There are a few exceptions, for example combining a LUI or AUIPC into a full 32 bit constant with the following instruction(s). There is a full 32 bits for that data path already, so that has zero effect on the back end (except just removing an instruction). SLLI/{SRLI,SRAI} pairs is probably another.
> High end cores want to split everything up (RISC-V comes pre-split)
Yes but a high-end core does not necessarily splits instruction the same way as RISC-V does.
For instance an indexed store:
RISC-V ISA splits it into an ADD+STORE pattern which may be recognized by macro-op fusion,
while a high-end core splits it into a store_address uop (that compute the effective address and update the address field into the store-buffer entry) and a store_data uop (that update the data field into the store-buffer entry, and this uop is "address agnostic")
Macro-op fusion (alone) does not only reduce the number of uop, it could also reduces physical register usage as intermediate results are not stored into physical registers.

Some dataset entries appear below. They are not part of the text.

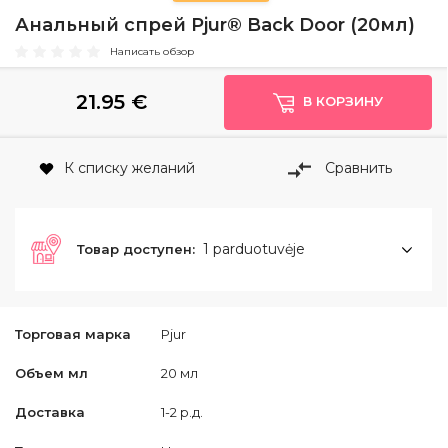
Анальный спрей Pjur® Back Door (20мл)
Написать обзор
21.95
€
В КОРЗИНУ
К списку желаний
Сравнить
1 parduotuvėje
Товар доступен:
Торговая марка
Pjur
Объем мл
20 мл
Доставка
1-2 р.д.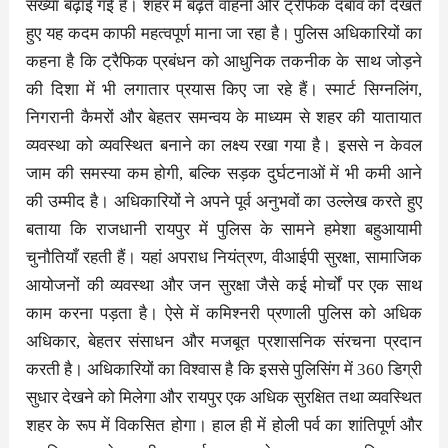
संख्या बढ़ाई गई है। शहर में बढ़ते वाहनों और ट्रैफिक दबाव को देखते
हुए यह कदम काफी महत्वपूर्ण माना जा रहा है। पुलिस अधिकारियों का
कहना है कि ट्रैफिक प्रबंधन को आधुनिक तकनीक के साथ जोड़ने
की दिशा में भी लगातार प्रयास किए जा रहे हैं। स्मार्ट सिग्नलिंग,
निगरानी कैमरों और बेहतर समन्वय के माध्यम से शहर की यातायात
व्यवस्था को व्यवस्थित बनाने का लक्ष्य रखा गया है। इससे न केवल
जाम की समस्या कम होगी, बल्कि सड़क दुर्घटनाओं में भी कमी आने
की उम्मीद है। अधिकारियों ने अपने पूर्व अनुभवों का उल्लेख करते हुए
बताया कि राजधानी रायपुर में पुलिस के सामने हमेशा बहुआयामी
चुनौतियाँ रहती हैं। यहां अपराध नियंत्रण, वीआईपी सुरक्षा, सामाजिक
आयोजनों की व्यवस्था और जन सुरक्षा जैसे कई मोर्चों पर एक साथ
काम करना पड़ता है। ऐसे में कमिश्नरी प्रणाली पुलिस को अधिक
अधिकार, बेहतर संसाधन और मजबूत प्रशासनिक संरचना प्रदान
करती है। अधिकारियों का विश्वास है कि इससे पुलिसिंग में 360 डिग्री
सुधार देखने को मिलेगा और रायपुर एक अधिक सुरक्षित तथा व्यवस्थित
शहर के रूप में विकसित होगा। हाल ही में होली पर्व का शांतिपूर्ण और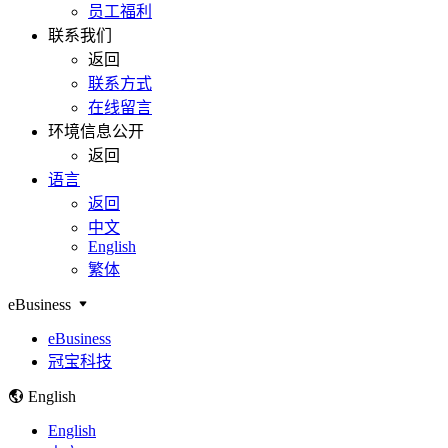
员工福利
联系我们
返回
联系方式
在线留言
环境信息公开
返回
语言
返回
中文
English
繁体
eBusiness
eBusiness
冠宝科技
English
English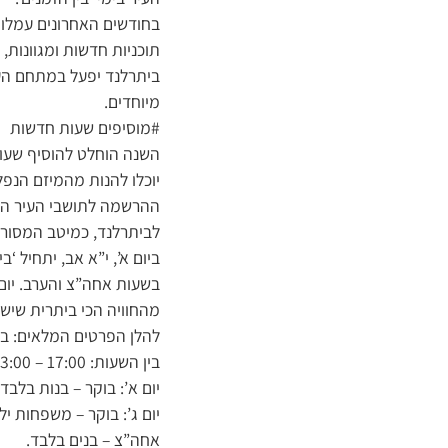
בחודשים האחרונים עמלו 
תוכניות חדשות ומגוונות,
ביתרלנד יפעל במתחם העיר
מיוחדים.
#מוסיפים שעות חדשות
השנה הוחלט להוסיף שעות 
יוכלו להנות מהמיזם הנפל
ההרשמה לתושבי העיר הס
לביתרלנד, כמיטב המסורת
ביום א’, י”א אב, יתחיל ‘
בשעות אחה”צ והערב. יום מ
מהחוויה הכי ביתרית שיש.
בין השעות: 17:00 – 23:00.
יום א’: בוקר – בנות בלבד
יום ג’: בוקר – משפחות יל
אחה”צ – בנים בלבד.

For instance, the indexed load pattern (ADD+LOAD) without macro-op fusion needs:
- 2 physical registers in read;
- 2 physical registers in write (one per macro-op), meaning that 2 physical registers will be allocated.
While the macro-op fused version needs:
- 2 physical registers in read;
- 1 physical register in write, meaning that a single physical register will be allocated.
I talk about feasibility, not about design win in a high perf. circuit, since there is no real high perf. RISC-V today and since it's the feasibility that is questioned by the parent.
I can't say if the macro-op fusion will be enough to beat ARM & x86, but I can tell it's feasible.
Clearly macro-op fusion is a computable transformation of the instruction stream, so macro-op fusion is certainly feasible. I think what Jha was questioning was whether catching up to ARM is feasible if your main weapon is macro-op fusion. The Celio/Dabbelt/Patterson/Asanović tech report I linked yesterday shows that it's promising, but it's been six years and I'd like to know if that's actually being tried and how well it works.
Bruce Hoult's comment from a few months ago suggests that it wasn't really being tried at SiFive, but he left SiFive a couple years ago and might be out of date, and the Honey Badger designs are potentially a whole new ballgame.
> I think what Jha was questioning was whether catching up to ARM is feasible if your main weapon is macro-op fusion.
I don't think so, there are indeed unrealistic macro-op fusion patterns that can reasonably be described as "unfeasible" or "unrealistic".
But macro-op fusion patterns suggested in the RISC-V spec, papers about macro-op fusion on RISC-V, and the SiFive patent on macro-op fusion are realistic and feasible.
> Bruce Hoult's comment from a few months ago suggests that it wasn't really being tried at SiFive
Commits from SiFive people's in GCC [1] suggest that short-forward-branch macro-op fusion patterns are recognized by SiFive hardware.
I don't know if they recognize other macro-op fusion patterns.
But SiFive has a bunch of stuff to improve before diving into macro-op fusion.
At the lower end they have a big advantage as they can reach similar performance as Arm at half the silicon which translates into 4x lower price at similar volume of production.
But for high-end chips you will not see this difference.
SiFive has caught up about 2 years each year. So I suspect it will not work 3-4 years before RISC-V can compete with Arm desktop computers. Competing with Apple will take much longer.
But such perspectives kind of miss the point. Then beauty of RISC-V is that it can be used in all sorts of specialized hardware such as accelerators. You may be able to program AI engines or maybe even some kind of graphics card with RISC-V instructions in the future.